TASK TO CARRY OUT: The lines needed are those below that contain the word "Kielcach"; copy each one.

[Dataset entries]
=======
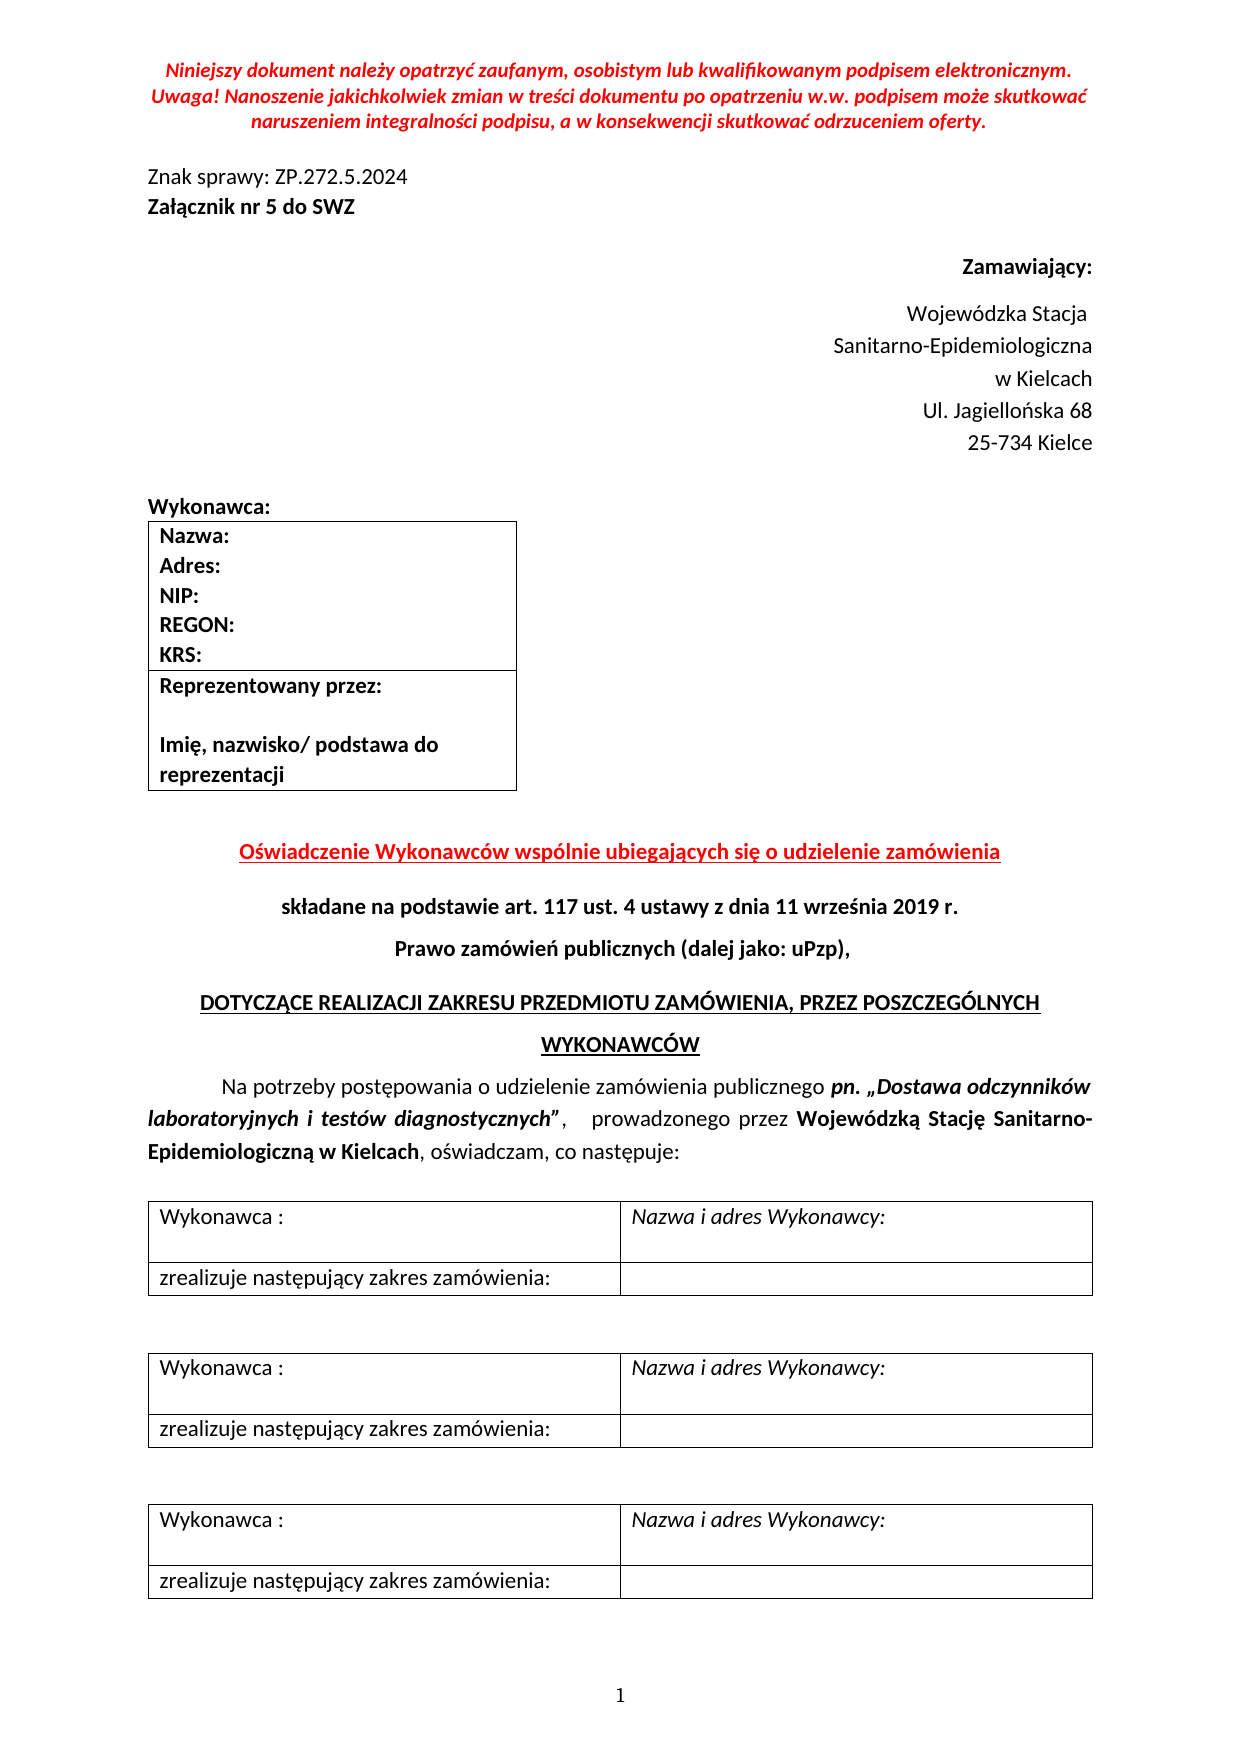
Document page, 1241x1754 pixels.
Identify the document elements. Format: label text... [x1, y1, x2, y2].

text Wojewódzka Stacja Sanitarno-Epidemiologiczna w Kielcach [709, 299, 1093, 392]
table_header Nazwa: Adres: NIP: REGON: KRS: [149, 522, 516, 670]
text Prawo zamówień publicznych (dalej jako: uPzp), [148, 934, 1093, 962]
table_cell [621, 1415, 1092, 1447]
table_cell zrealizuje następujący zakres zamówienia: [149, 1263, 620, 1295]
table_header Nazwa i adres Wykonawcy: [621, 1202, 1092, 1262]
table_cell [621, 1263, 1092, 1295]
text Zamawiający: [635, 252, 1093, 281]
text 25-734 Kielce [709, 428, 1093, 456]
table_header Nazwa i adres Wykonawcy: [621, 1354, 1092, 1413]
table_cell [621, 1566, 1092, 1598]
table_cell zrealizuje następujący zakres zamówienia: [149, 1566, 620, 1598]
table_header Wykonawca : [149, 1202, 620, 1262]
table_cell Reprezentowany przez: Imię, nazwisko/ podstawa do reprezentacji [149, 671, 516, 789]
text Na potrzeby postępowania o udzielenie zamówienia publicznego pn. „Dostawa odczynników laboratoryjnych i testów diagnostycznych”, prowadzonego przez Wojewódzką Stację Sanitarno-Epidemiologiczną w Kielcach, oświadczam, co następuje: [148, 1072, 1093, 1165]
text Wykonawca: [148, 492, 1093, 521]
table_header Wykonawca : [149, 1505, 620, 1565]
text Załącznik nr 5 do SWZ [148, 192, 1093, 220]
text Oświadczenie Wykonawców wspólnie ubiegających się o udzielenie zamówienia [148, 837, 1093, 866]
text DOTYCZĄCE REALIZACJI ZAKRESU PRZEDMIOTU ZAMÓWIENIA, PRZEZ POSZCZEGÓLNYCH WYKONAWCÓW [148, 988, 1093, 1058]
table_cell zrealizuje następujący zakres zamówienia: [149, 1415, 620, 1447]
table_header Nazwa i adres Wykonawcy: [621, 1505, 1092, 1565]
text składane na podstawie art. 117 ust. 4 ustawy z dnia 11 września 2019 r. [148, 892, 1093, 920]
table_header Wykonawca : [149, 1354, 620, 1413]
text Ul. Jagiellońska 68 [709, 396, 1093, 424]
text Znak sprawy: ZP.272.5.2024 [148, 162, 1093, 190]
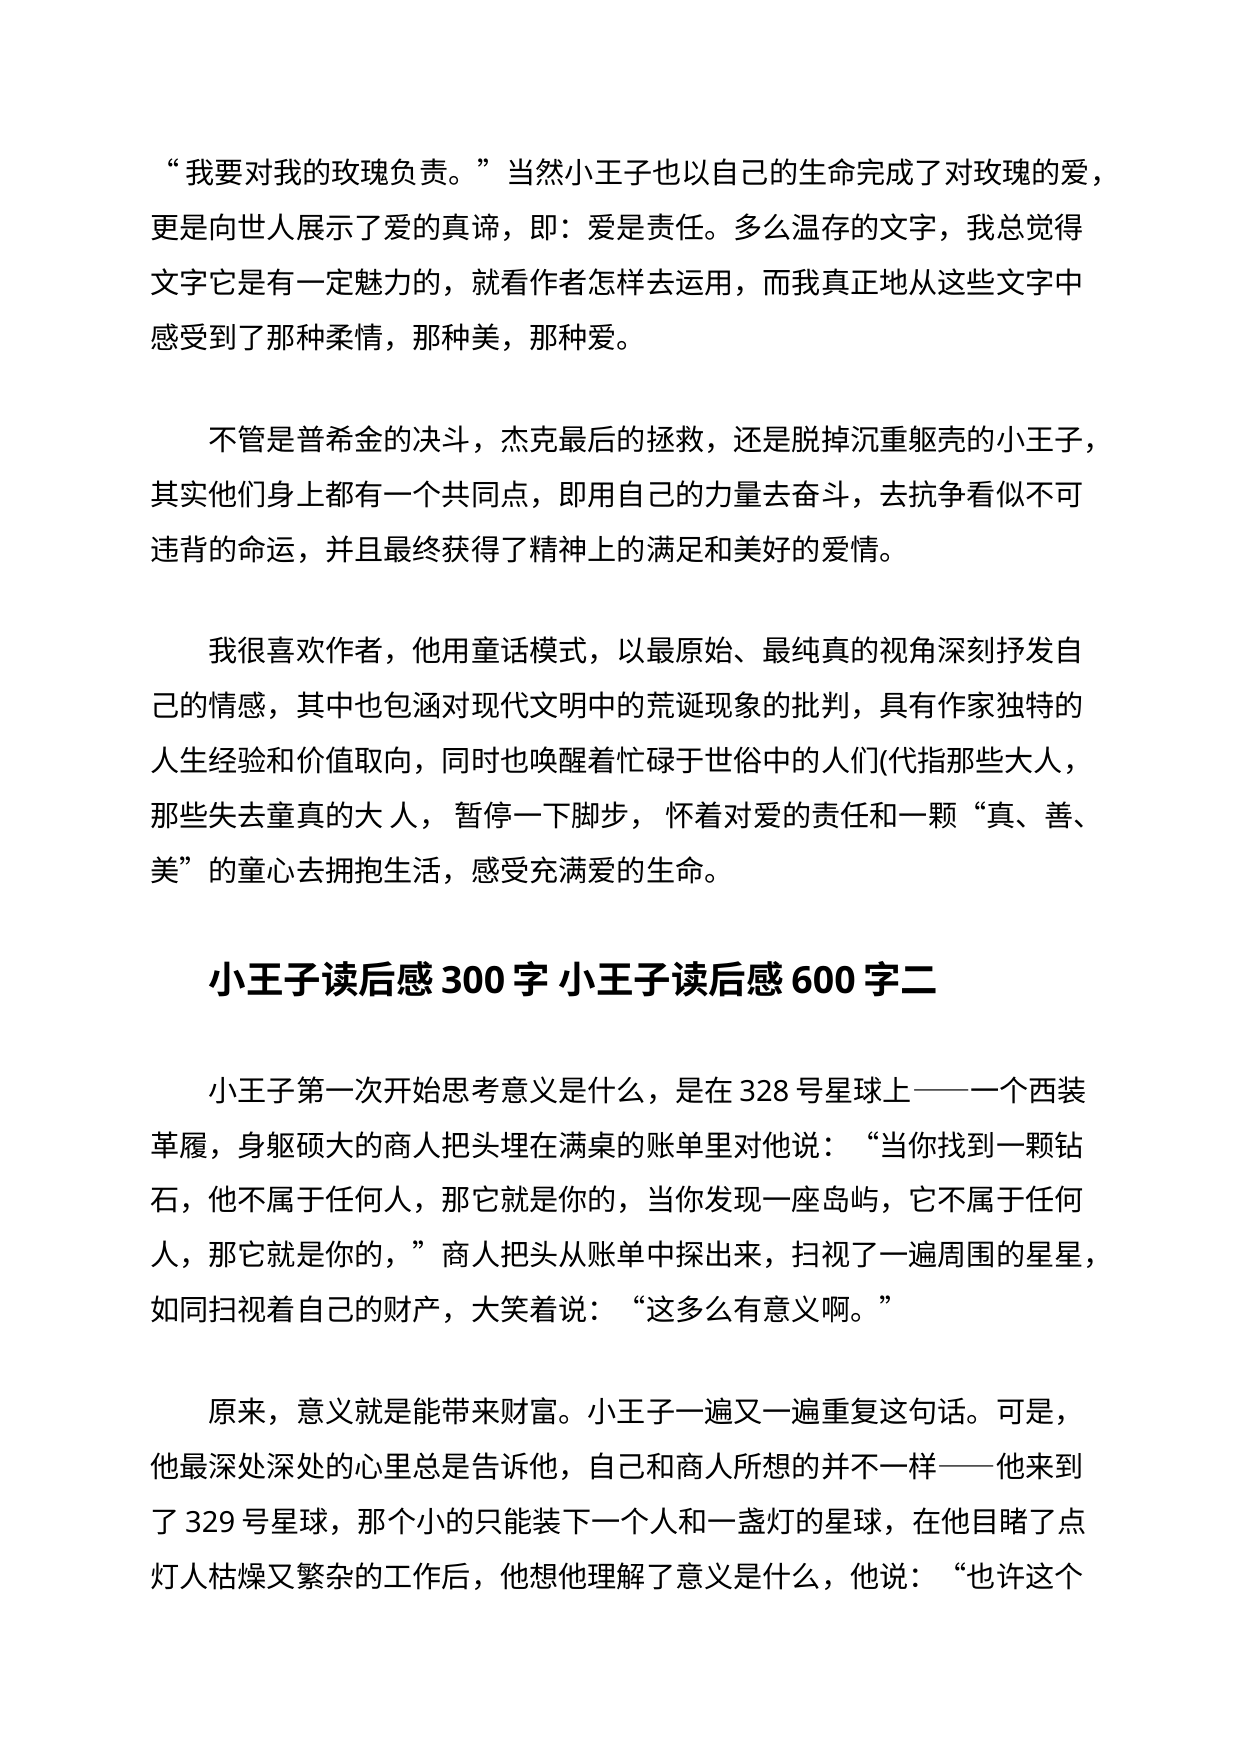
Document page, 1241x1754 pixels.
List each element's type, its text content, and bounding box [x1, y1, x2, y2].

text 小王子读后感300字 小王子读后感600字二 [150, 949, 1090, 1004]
=======
REPLY:
text Wojewódzka Stacja Sanitarno-Epidemiologiczna w Kielcach [709, 299, 1093, 392]
text Na potrzeby postępowania o udzielenie zamówienia publicznego pn. „Dostawa odczynników laboratoryjnych i testów diagnostycznych”, prowadzonego przez Wojewódzką Stację Sanitarno-Epidemiologiczną w Kielcach, oświadczam, co następuje: [148, 1072, 1093, 1165]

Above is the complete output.